The most cost efficient method of birth control is certainly not the diaphragm, when you take into account the high pregnancy rate even with perfect use, 5-6%. It is considerably higher for women who have already had a child even when they have been properly refitted, perhaps 15%. (And if you’ve ever tried to insert that spring-loaded, slippery, self-launching disk during the height of passion, you’d pay for something else.)

1) I don’t think Catholic institutions should have to pay for contraception. My daughter needed the BCP to regulate extremely heavy menses, her Catholic college woulddn’t cover it, we didn’t argue, we paid out of pocket for her doctor and her prescription.

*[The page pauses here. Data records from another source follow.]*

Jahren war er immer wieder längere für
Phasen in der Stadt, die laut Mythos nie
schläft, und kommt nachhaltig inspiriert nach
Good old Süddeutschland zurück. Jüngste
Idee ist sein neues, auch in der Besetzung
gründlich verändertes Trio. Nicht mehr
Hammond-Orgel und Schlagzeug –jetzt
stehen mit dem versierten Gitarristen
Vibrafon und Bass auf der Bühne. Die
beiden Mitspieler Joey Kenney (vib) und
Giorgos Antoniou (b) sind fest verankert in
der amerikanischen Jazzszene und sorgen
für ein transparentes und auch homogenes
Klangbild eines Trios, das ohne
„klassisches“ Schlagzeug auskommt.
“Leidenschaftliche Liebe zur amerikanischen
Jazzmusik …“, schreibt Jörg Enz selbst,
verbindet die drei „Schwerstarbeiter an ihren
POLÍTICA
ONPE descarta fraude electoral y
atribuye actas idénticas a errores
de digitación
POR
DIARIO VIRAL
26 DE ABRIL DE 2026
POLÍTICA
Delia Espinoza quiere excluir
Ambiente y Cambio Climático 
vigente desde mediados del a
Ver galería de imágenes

2) I am dubious about insurance companies covering routine medications - is it cost-efficient or not?

3) I don’t think policy holders should have to pay for other policy holders to take expensive brand names if there is an effective generic.

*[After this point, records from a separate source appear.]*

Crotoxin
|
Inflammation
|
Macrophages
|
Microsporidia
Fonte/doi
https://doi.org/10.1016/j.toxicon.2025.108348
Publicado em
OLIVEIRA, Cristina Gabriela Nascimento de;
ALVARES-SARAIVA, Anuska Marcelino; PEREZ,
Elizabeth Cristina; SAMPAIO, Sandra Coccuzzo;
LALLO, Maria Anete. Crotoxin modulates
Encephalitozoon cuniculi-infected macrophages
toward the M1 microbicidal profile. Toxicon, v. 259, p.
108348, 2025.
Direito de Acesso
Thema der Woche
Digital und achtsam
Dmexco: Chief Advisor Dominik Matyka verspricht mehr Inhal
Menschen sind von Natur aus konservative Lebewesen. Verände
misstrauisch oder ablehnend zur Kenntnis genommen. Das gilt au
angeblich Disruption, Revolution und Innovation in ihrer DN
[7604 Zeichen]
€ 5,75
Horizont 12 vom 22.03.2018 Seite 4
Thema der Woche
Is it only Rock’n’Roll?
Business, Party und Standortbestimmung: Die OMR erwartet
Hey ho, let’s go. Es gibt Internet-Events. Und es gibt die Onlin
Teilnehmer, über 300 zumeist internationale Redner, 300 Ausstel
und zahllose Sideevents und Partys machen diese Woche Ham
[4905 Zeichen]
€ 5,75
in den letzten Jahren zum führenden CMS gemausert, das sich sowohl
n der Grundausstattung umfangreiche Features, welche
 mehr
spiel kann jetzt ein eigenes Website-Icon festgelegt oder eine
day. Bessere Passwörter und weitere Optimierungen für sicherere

4) I think Fluke is playing fast and loose with the truth, saying contraception can cost up to $1000 a year. What does it typically cost? I doubt her story about her lesbian friend with PCOS losing an ovary because she was denied the BCP and couldn’t afford it. I doubt all her sob stories: the women of Georgetown can’t afford contraception! They’re embarrassed! Fluke is a typical leftist narrative-framer, and Rush played right into it.

5) Fluke never said she used contraception, or used it to the tune of $1000 a year. Rush confused the issue, played the obnoxious blowhard for laughs in an offensive fashion, threw red meat to his followers, many of whom are now confused on the issue also.

6)Georgetown deserves what ever trouble it has coming to it, for recruiting students like Fluke instead of looking for bright young orthodox Catholics.